True, we would be able to stop people from over spamming sites but at the same time, but then the US would then be able to even more efficiently track what exactly you are doing. Sites like google and yahoo are bound by their user vow/contract that they will not divulge in private information but if the government was the one that was controlling it, what would stop them from saying that you are a threat to society and have them bust into your home?
The government is already implementing cameras that take photos of cars' license plates which is supposed to be used for speed limit purposes but they could easily track down which routes you have been taking and can watch your every move. Do you really think that is a good idea?
But I agree with sunoveristambul. Freedom is speech is priority number one. Who is to say that you are allowed to play God of the internets?
I believe the ALL forms of internet use are valid. It seems obvious that the allowance clause for anything to do with the ending of "--philia" in the proposed legislation is for "pedophilia". This is sickening. BUT If censorship steps are taken.... WHO will decide what should be on the internet. Information has always been controlled.. revolutions coming about with the invention of the printing press.. freedom to expess ALL INFORMATION and opinions is a must. But the resistriction of information will ALWAYS be taken by the elitist controling powers.
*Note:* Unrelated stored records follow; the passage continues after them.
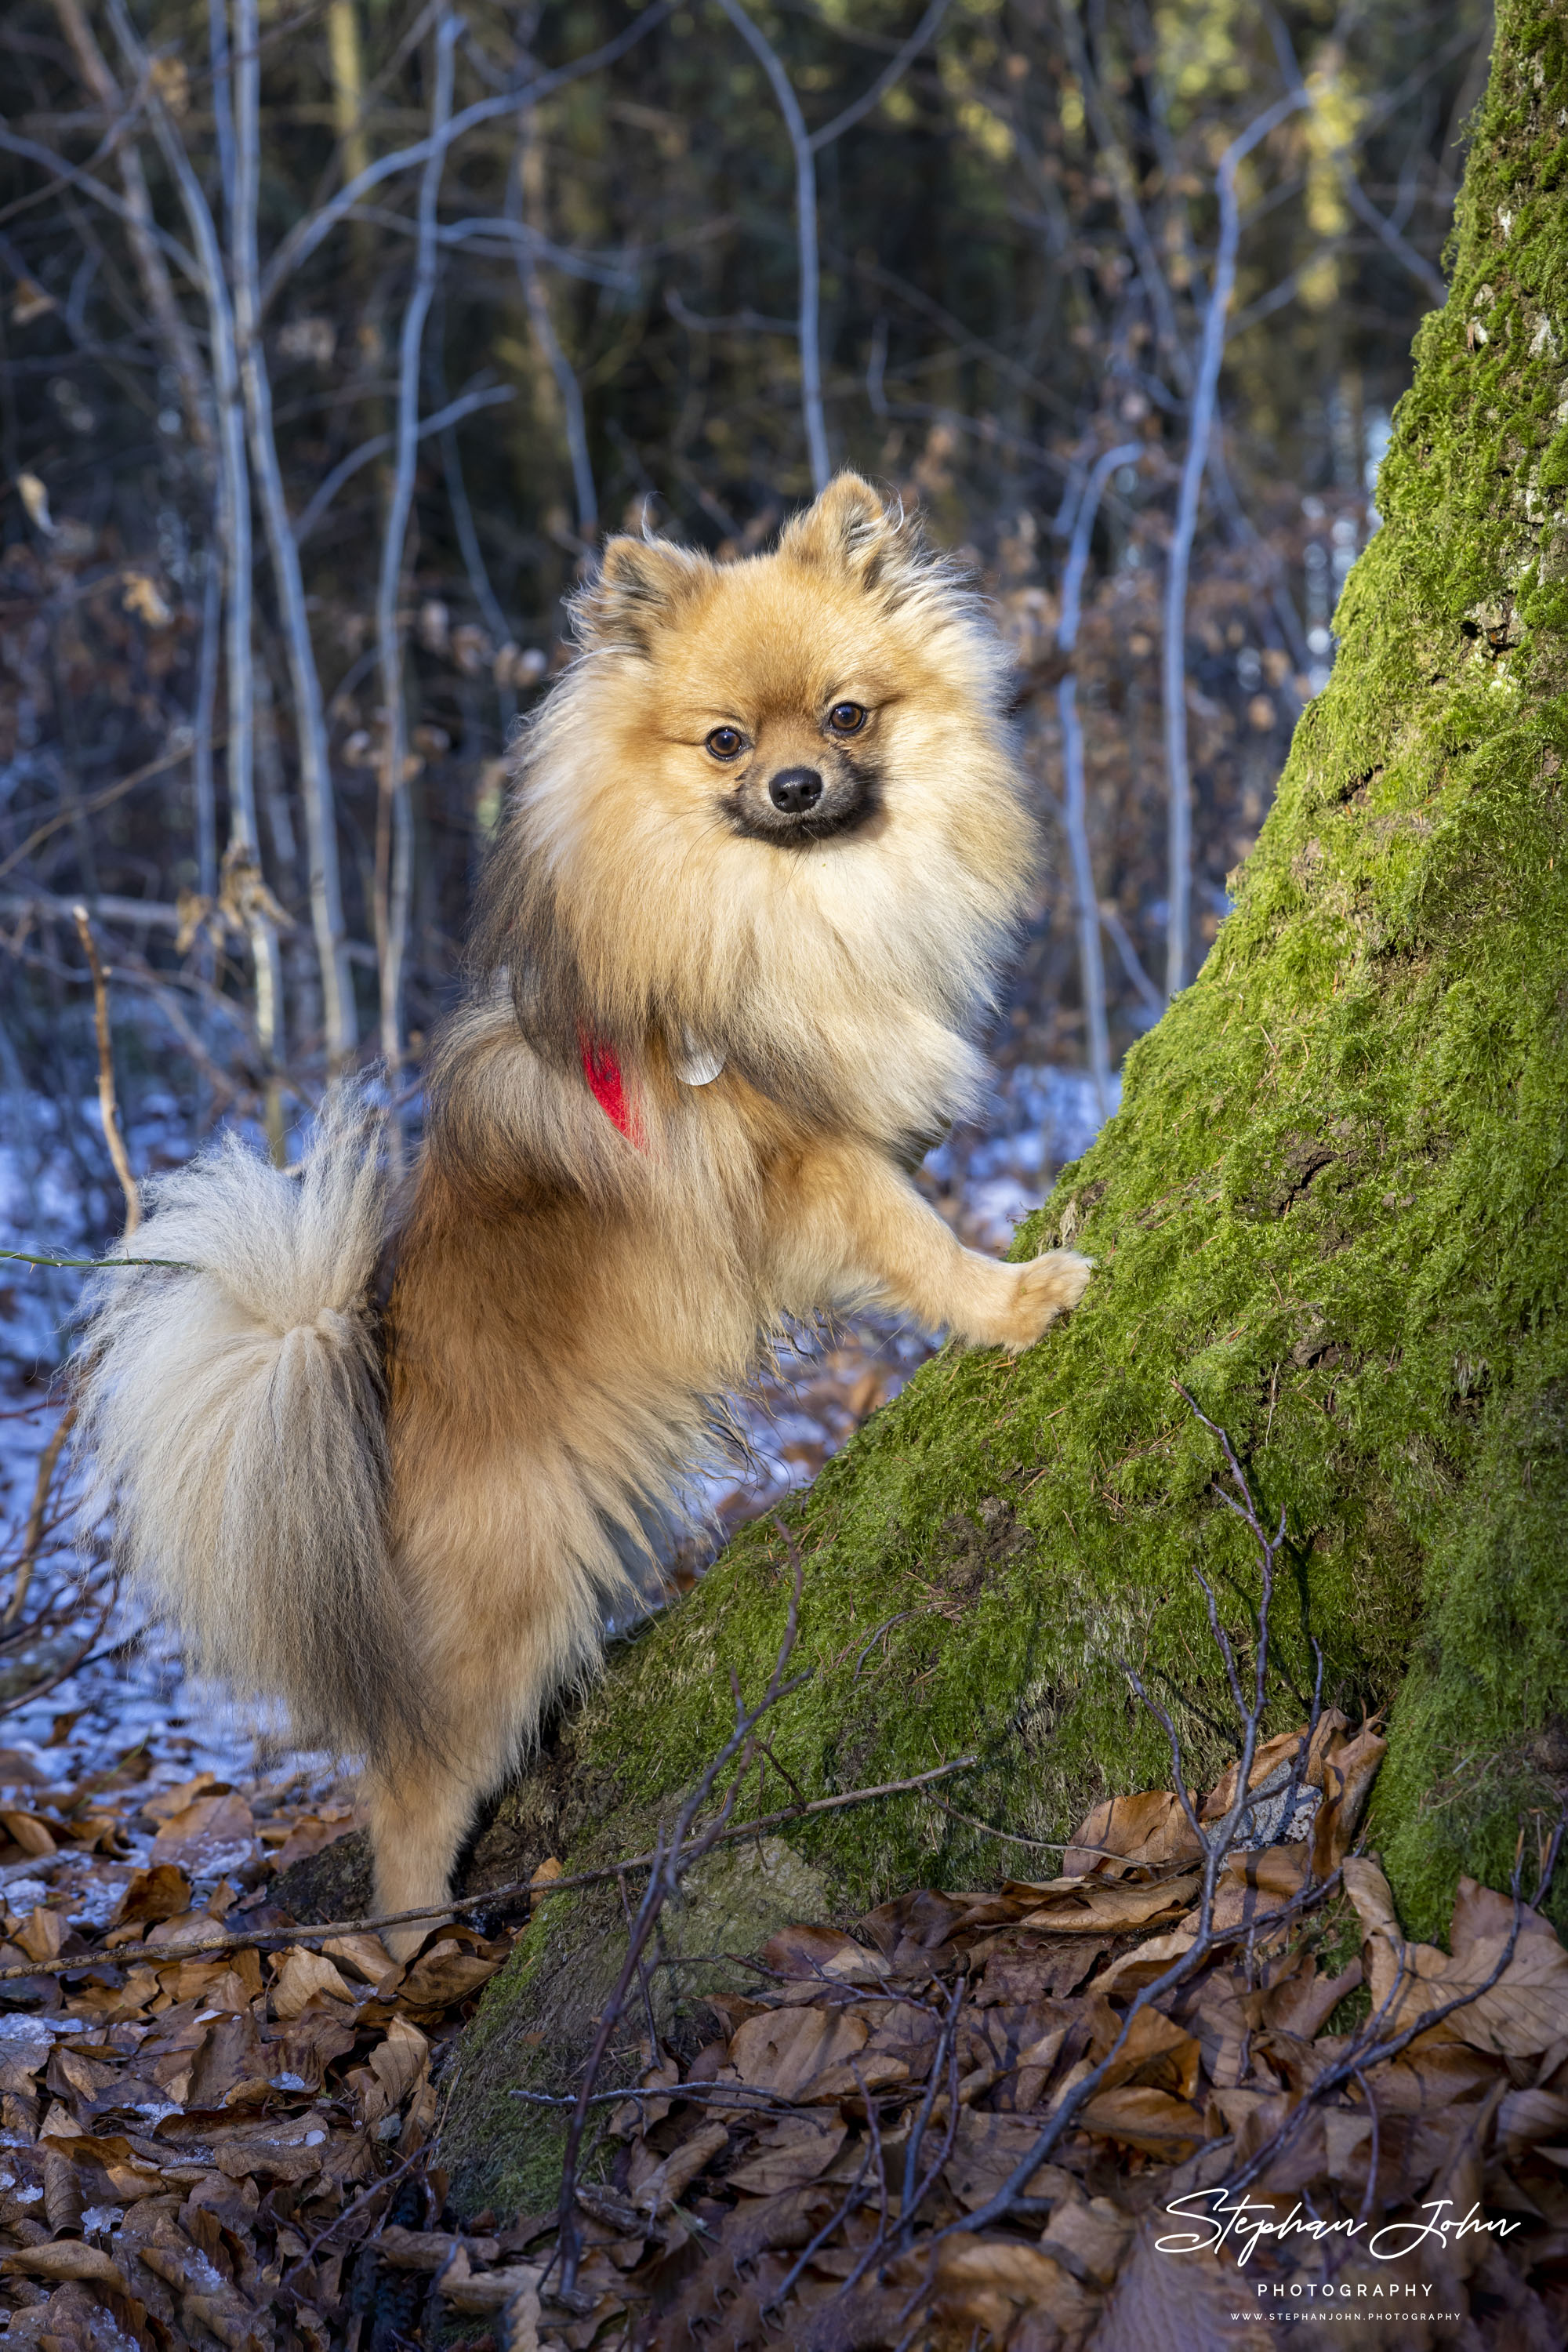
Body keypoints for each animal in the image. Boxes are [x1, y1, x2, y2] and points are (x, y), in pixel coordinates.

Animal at [76, 468, 1091, 1938]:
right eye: (724, 743)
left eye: (846, 716)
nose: (795, 783)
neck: (781, 902)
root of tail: (363, 1354)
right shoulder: (808, 1162)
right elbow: (917, 1241)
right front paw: (1016, 1301)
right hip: (506, 1601)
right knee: (411, 1795)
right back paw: (411, 1945)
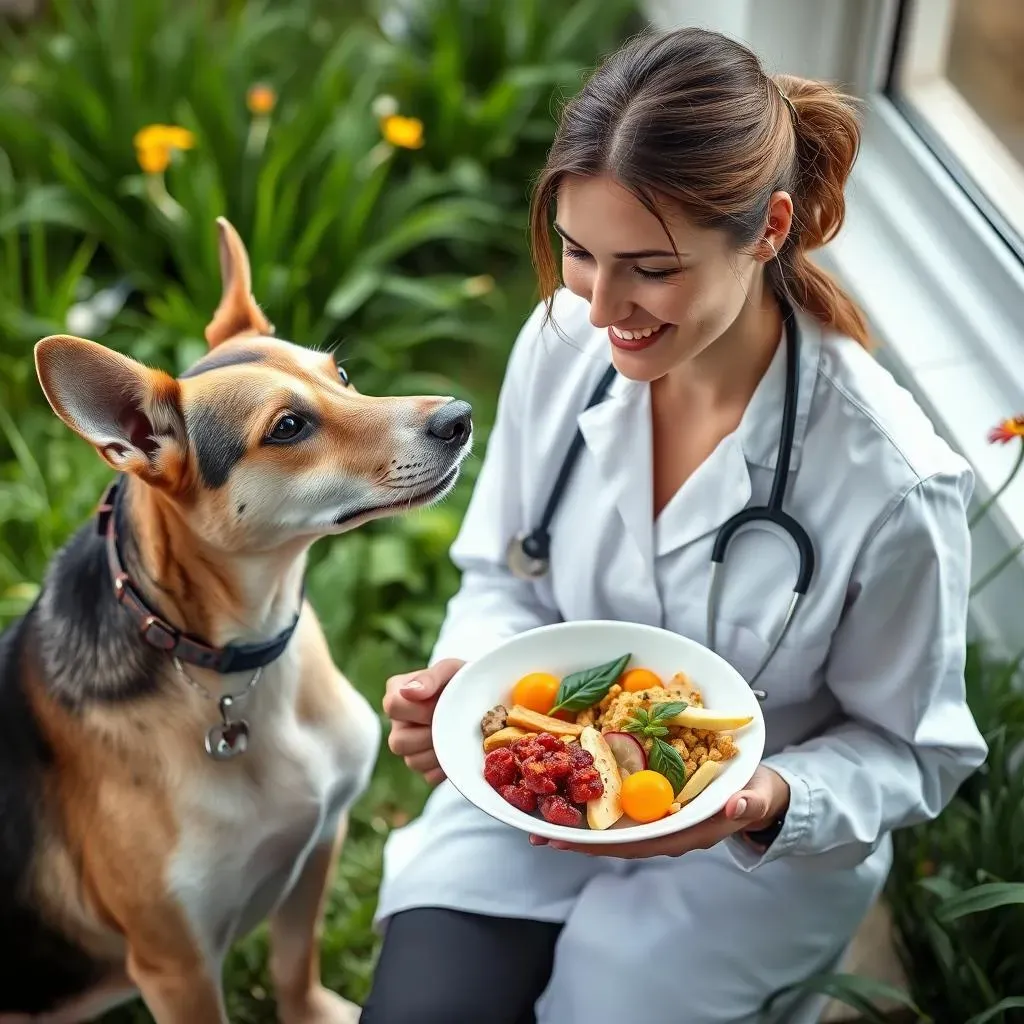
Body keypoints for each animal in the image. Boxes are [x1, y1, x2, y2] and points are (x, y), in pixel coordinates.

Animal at [0, 220, 471, 1019]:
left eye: (341, 375)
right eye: (288, 426)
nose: (460, 418)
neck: (244, 653)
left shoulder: (321, 839)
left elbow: (294, 962)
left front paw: (314, 1010)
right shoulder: (176, 963)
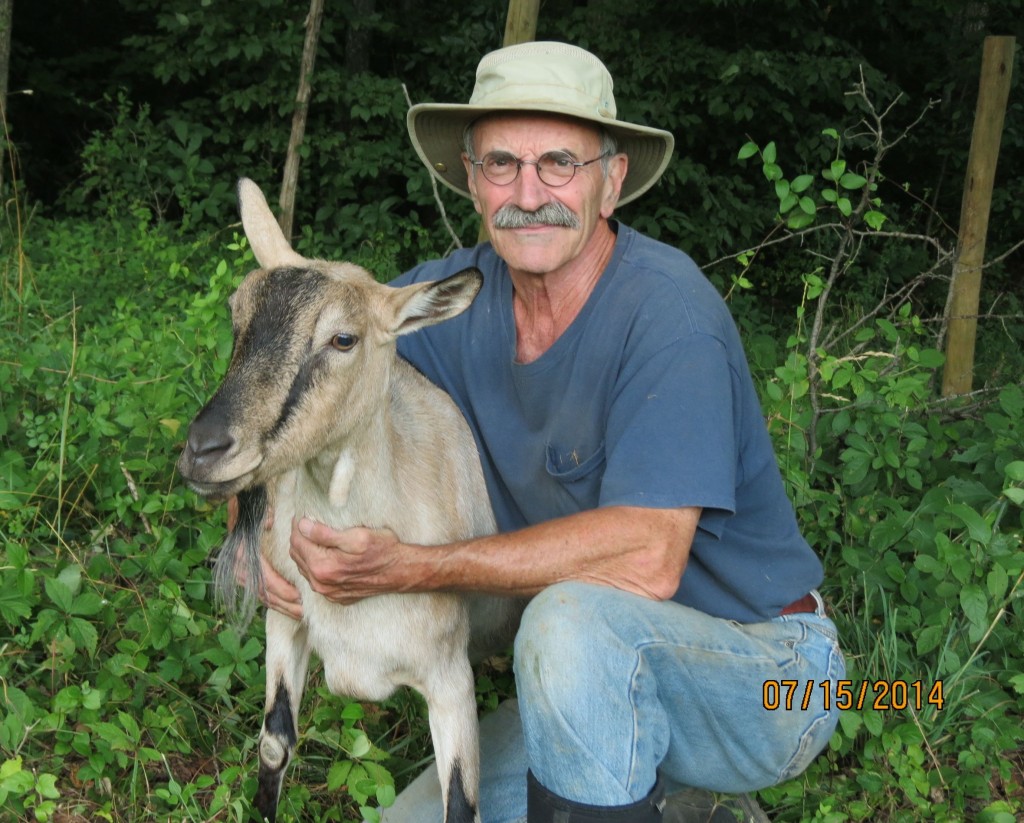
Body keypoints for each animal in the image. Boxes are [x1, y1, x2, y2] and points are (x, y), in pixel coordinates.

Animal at [175, 180, 520, 823]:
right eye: (236, 316)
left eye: (343, 339)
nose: (205, 450)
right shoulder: (285, 620)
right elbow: (274, 745)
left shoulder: (450, 680)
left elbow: (461, 802)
As we move forward as a society, we advance our communications in a more transparent and intangible form of medium. First the book, then the radio, then the tv, then the mobile and so on. Technology communications will be more miniaturized and less tangible in control mannered by distance as well. This kind of trend may also arise a lot of skepticism about the person recognition identity presence and interaction. This intangibility sense in interaction by no way should be interpreted and be used as a camouflage mandate. When I am writing something I am writing it from me to you, I mean even as a book to say or in a blog to print. It is my written speech and for this I am responsible for, so I put my name in, the real one. This is an act of freedom of speech and act of trust of each other, in public. And by this we honor the other person we attempt to talk to and we honor the dialogue and our democracy.
Always safer to be yourself.
Thank you.
I'm all FOR that idea! I am sick and tired of anonymous posters ruining discussions and hiding behind dynamic IP addresses. If I had my way, all access points (modems) would have a static IP address.